The BMA has warned that thousands of GPs are currently struggling to find work because chronic underfunding has left practices unable to recruit.
Of 30 GP registrars in the final year of Dr Dziobon's training programme just one has work lined up - when in previous years he said all would have had jobs to go to or have been confident of finding one.
The one person who has found work completed training early and has been offered a salaried role - but had to move 20 miles away to find it.
Training GPs
Dr Dziobon said: ‘For the remaining 29, the biggest stress is that there are no jobs out there. They are very worried about it and they talk about it every week. The biggest stress used to be exams, but not now. In previous years, final year registrars would be confident of finding work or have a job lined up by now.
‘This is the worst I’ve ever known. We are asked every year to expand training numbers and we are always being told we are not training enough. This is the first time I have known with any certainty that trainees qualifying can’t find work.’
In Dr Dziobon’s cohort roughly 60% are international medical graduates (IMGs). IMG doctors usually need to a visa to remain in the UK after qualifying as a GP and have only a limited time window to find work with a practice that is a visa sponsor.
A recent GPonline freedom of information request found that only a quarter of practices in England are visa sponsors, despite more than half of GP registrars in England being IMGs.
GPs moving overseas
Dr Dziobon said: ‘We are training people who then can’t find work and then they have to go abroad because they can’t find work. Canada seems to be the country that is mentioned the most.’
He added that his cohort of registrars have told him that they have seen many jobs advertised for physician associates (PAs) in GP practices. ‘There is a real sense of resentment, not towards individuals but towards the PA role,’ Dr Dziobon said.
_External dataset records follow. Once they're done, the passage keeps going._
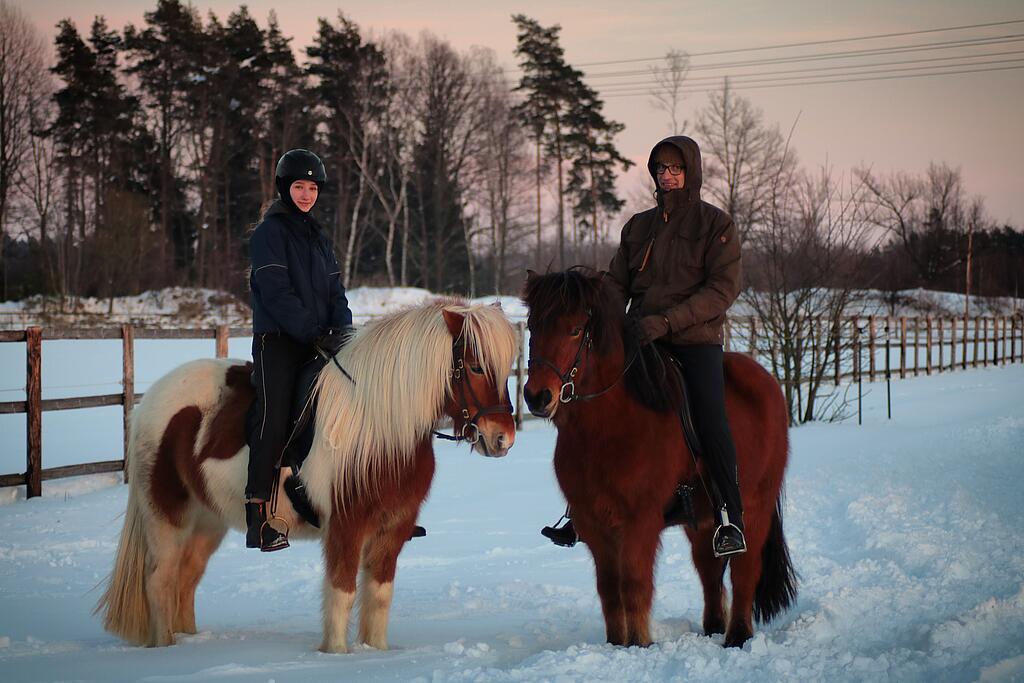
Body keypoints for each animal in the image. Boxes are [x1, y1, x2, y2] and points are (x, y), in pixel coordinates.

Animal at [94, 299, 520, 651]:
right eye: (476, 366)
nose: (502, 438)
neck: (378, 425)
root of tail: (152, 398)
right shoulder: (346, 528)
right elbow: (342, 594)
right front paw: (336, 655)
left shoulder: (392, 530)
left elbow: (379, 598)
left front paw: (375, 653)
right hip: (167, 517)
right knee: (160, 581)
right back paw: (166, 648)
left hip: (207, 521)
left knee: (185, 580)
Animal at [524, 270, 794, 651]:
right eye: (533, 325)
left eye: (575, 329)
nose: (536, 396)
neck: (606, 428)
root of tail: (767, 380)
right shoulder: (594, 522)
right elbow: (609, 591)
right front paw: (616, 645)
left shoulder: (640, 521)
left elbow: (634, 586)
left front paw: (639, 645)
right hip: (704, 519)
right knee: (708, 570)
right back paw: (713, 627)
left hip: (754, 506)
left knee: (745, 570)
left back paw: (737, 637)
PA roles in general practice are funded by the £1.4bn additional roles reimbursement scheme (ARRS) along with other roles including clinical pharmacists, paramedics and physiotherapists. The BMA and GPs have repeatedly called for ARRS funding to be made available for recruitment of GPs and practice nurses - and for core practice funding to be increased.
Practice funding has been slashed by more than 50% in real terms over the past decade and a half, GP leaders say - and the ‘derisory’ 1.9% uplift promised for 2024/25 is set to widen the financial black hole facing the profession.
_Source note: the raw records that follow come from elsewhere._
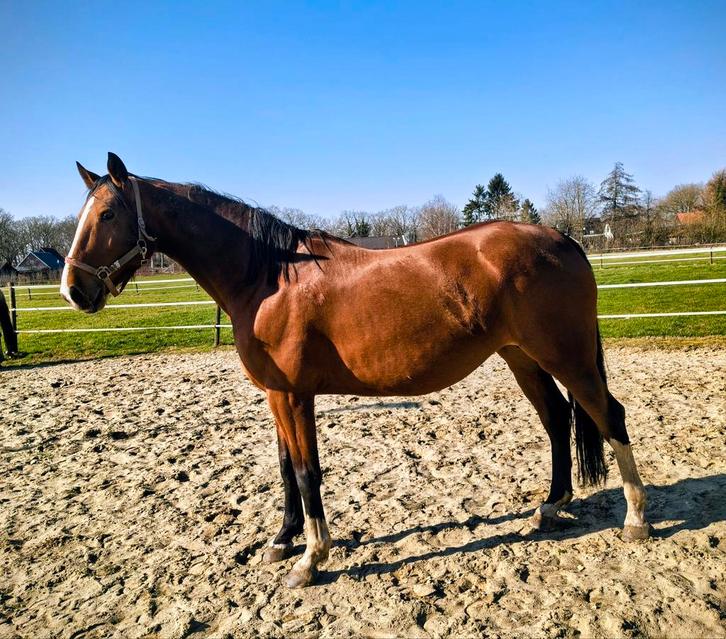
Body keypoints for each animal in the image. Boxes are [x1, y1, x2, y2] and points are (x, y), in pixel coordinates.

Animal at [62, 153, 651, 588]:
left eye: (108, 215)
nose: (74, 291)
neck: (268, 277)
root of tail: (565, 240)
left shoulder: (294, 395)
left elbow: (306, 472)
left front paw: (311, 558)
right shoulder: (277, 394)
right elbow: (285, 469)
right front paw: (282, 541)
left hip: (567, 357)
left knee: (610, 416)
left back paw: (636, 519)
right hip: (522, 357)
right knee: (556, 419)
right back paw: (550, 506)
Dr Dziobon said: ‘A lot of us feel quite upset about the situation. We feel like we are letting our young doctors in training down, it is distressing for a lot of colleagues.’
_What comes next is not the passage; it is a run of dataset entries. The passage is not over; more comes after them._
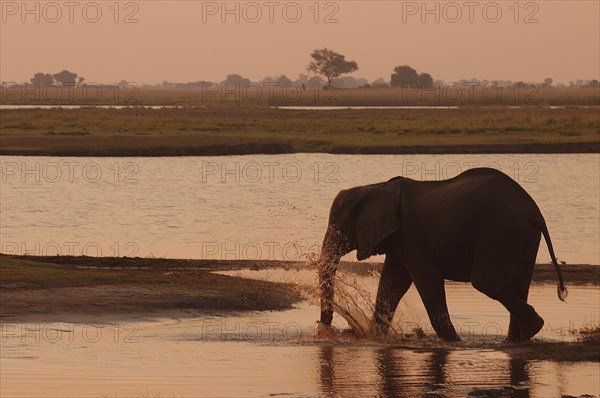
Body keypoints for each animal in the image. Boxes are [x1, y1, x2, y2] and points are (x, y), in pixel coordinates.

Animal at [316, 167, 568, 342]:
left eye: (339, 227)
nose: (324, 328)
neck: (377, 188)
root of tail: (535, 212)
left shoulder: (411, 237)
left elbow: (427, 281)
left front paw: (453, 342)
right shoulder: (400, 239)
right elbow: (391, 284)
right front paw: (377, 336)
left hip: (500, 233)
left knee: (486, 284)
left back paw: (531, 329)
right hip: (523, 238)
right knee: (518, 287)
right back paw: (517, 339)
In March, GPonline exclusively revealed that some GP locums had to use a food bank because they were struggling to find work and another GP chose to work as an Uber driver after being unable to find salaried or locum work.
BMA sessional GP committee chair Dr Mark Steggles told the UK LMC conference last month that GP vacancies were receiving up to 80 applications - and BMA England GP committee chair Dr Katie Bramall-Stainer has said that ‘recent months have seen the emergence of a disturbing paradox: rising GP unemployment in the midst of a GP workforce crisis’.
The fully-qualified GP workforce in England has increased slighly over the past year, but remains 3% below the level in 2019.
An NHS England spokesperson said: 'The latest figures show an increase of 879 full-time GPs over the last year, while NHS teams locally continue to work with training programmes to support recruitment in certain areas based on local needs.'
The DHSC and the Conservatives have also been approached for a response.